Retour au coin où la bière à pression est distribuée. C’est d’ailleurs la principale attraction. Dans un mouvement brusque, un jeune conducteur de moto, vient de réussir à détourner la vigilance des serveurs. Il a trempé son verre dans un récipient de bière pour se servir alors que les autres sont en rang. Plusieurs vont faire comme lui. La foule deviendra impossible à encadrer. Heureusement pour les serveurs croulant sous le poids des menaces, c’étaient les derniers litres de bière.
De l’autre côté, sous les tentes, Gilbert Tsimi Evouna partage des enveloppes contenant des billets de banque en prime aux artistes venus prester. Un policier remarqué pour ses pas de danse inattendus recevra lui aussi les attentions de Tsimi Evouna qui lui offrira une liasse de billets.
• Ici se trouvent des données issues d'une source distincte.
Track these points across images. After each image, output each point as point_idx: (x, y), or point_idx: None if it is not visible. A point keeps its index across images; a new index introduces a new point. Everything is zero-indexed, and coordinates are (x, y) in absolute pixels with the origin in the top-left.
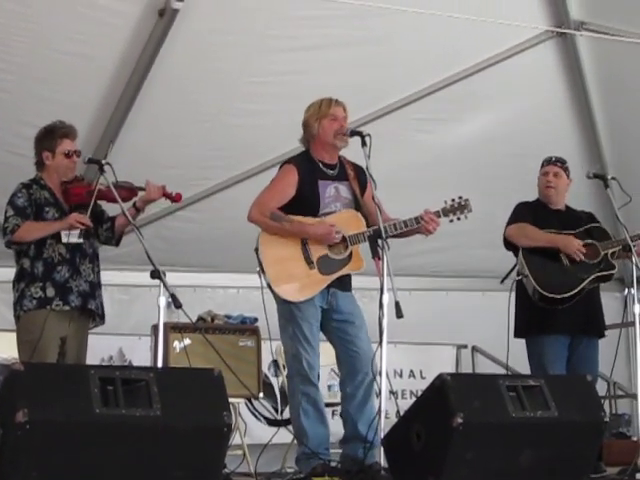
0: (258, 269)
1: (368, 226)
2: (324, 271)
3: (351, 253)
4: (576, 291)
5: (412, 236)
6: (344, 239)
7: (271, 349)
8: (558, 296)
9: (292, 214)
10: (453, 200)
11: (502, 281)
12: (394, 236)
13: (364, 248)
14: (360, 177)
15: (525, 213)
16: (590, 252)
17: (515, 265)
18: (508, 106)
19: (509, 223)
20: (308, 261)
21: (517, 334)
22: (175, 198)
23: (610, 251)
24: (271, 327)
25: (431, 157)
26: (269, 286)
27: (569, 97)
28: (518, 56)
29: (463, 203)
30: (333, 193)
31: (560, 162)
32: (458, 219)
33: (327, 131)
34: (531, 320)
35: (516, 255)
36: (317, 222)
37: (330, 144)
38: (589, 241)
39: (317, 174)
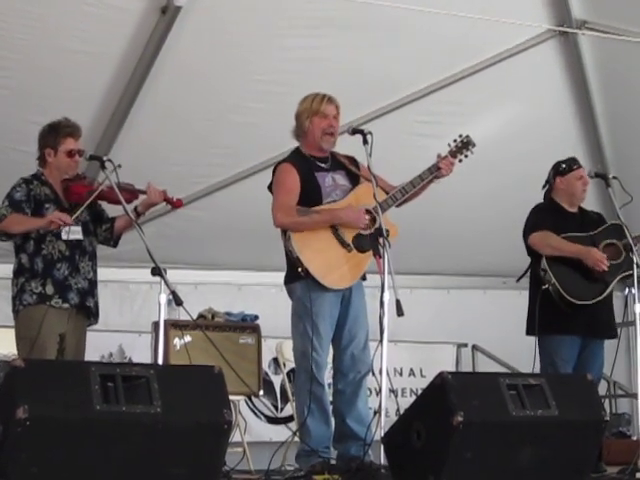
0: (300, 270)
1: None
2: (362, 249)
3: None
4: (605, 295)
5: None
6: (370, 212)
7: (271, 347)
8: (588, 302)
9: None
10: (455, 140)
11: (518, 280)
12: (411, 196)
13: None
14: (355, 164)
15: (545, 219)
16: (613, 252)
17: (530, 265)
18: (509, 105)
19: (530, 229)
20: (344, 245)
21: (530, 332)
22: (176, 204)
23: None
24: (272, 324)
25: (430, 158)
26: (317, 282)
27: (571, 96)
28: (520, 55)
29: (465, 140)
30: (331, 182)
31: None
32: (466, 156)
33: (316, 129)
34: (546, 320)
35: (536, 260)
36: (345, 207)
37: (317, 143)
38: (610, 241)
39: (312, 168)
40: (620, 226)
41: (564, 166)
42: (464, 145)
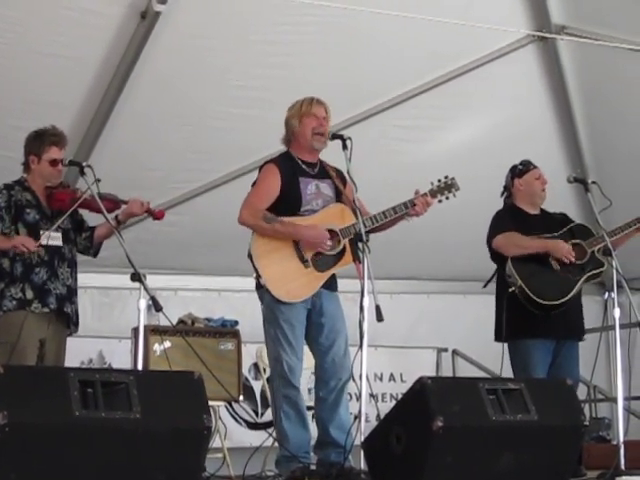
0: (255, 275)
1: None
2: (320, 268)
3: (344, 247)
4: (572, 294)
5: (394, 226)
6: (336, 234)
7: (251, 352)
8: (556, 302)
9: (274, 212)
10: (439, 180)
11: (485, 285)
12: (381, 227)
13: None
14: (341, 178)
15: (507, 221)
16: (577, 252)
17: (496, 271)
18: (488, 111)
19: (493, 234)
20: (303, 260)
21: (497, 338)
22: (157, 215)
23: (596, 248)
24: (252, 330)
25: (409, 164)
26: (267, 290)
27: (550, 101)
28: (499, 60)
29: (450, 182)
30: (314, 190)
31: None
32: (447, 198)
33: (306, 130)
34: (516, 324)
35: (501, 266)
36: (310, 225)
37: (308, 144)
38: (575, 241)
39: (298, 172)
40: (585, 226)
41: (521, 167)
42: (447, 187)
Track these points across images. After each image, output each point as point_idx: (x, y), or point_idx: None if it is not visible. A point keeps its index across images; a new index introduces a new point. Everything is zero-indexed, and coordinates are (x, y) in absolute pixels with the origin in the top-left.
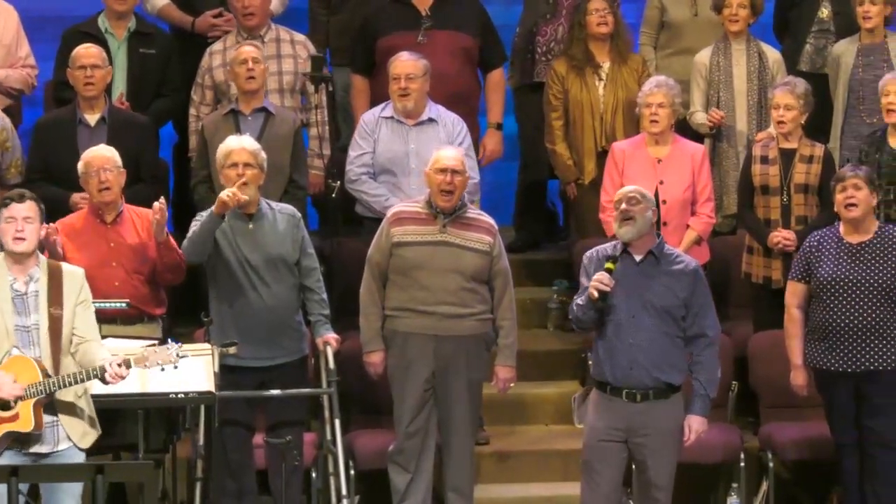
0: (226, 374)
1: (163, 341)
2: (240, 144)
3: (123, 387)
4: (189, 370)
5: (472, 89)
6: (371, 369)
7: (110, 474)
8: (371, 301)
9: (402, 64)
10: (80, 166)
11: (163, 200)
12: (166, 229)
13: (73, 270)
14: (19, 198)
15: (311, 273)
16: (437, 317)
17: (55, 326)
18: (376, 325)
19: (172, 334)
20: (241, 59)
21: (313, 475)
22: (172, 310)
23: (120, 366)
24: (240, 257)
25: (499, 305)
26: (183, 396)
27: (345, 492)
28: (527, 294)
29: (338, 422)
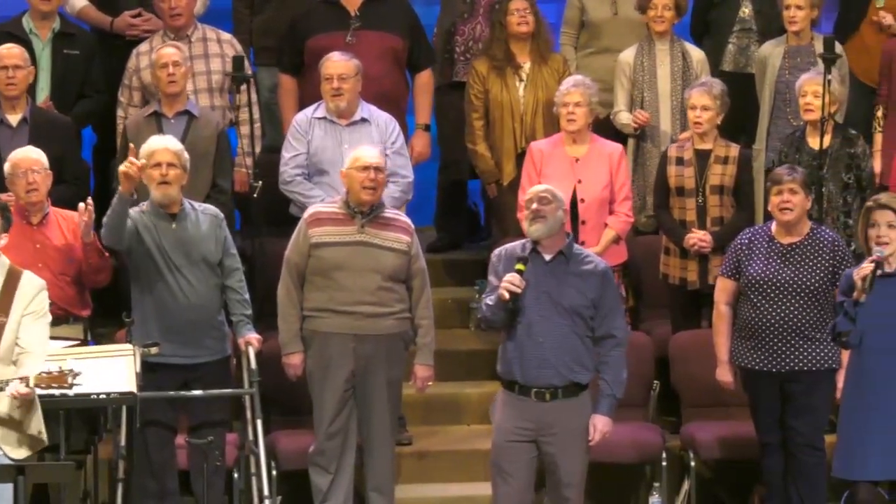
0: (148, 374)
1: (84, 342)
2: (163, 144)
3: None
4: (110, 370)
5: (400, 90)
6: (290, 371)
7: (31, 475)
8: (289, 302)
9: (335, 64)
10: (7, 167)
11: (90, 201)
12: (92, 230)
13: (31, 279)
14: None
15: (233, 273)
16: (356, 316)
17: None
18: (295, 327)
19: (94, 335)
20: (162, 63)
21: (235, 476)
22: (94, 310)
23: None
24: (163, 256)
25: (417, 305)
26: (104, 397)
27: (267, 492)
28: (448, 294)
29: (259, 422)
Vers 15h45 le délégué va se retirer. Il est convié au palais de l’Unité pour une réception offerte par le couple présidentiel. Quelques minutes après lui, la foule va se disperser. Des insatisfaits ne manquent jamais. Illustration « Cette année, il n’y a rien eu » diront certains. Cependant, d’autres iront chez eux ragaillardis. Ils se vantent d’avoir pu emballer quelques cartons de vin ainsi que des denrées pour leurs proches restés à la maison. La fête prend fin. Sur le point de prendre le taxi, un vieillard ivre devenu subitement philosophe s’adresse à ses paires du RDPC qui l’accompagnent en langue ewondo. « Tsimi se moque de nous ! Nous avons des problèmes qu’on ne peut pas résoudre avec du riz pour poulets et du poisson pourri », s’indigne-t-il.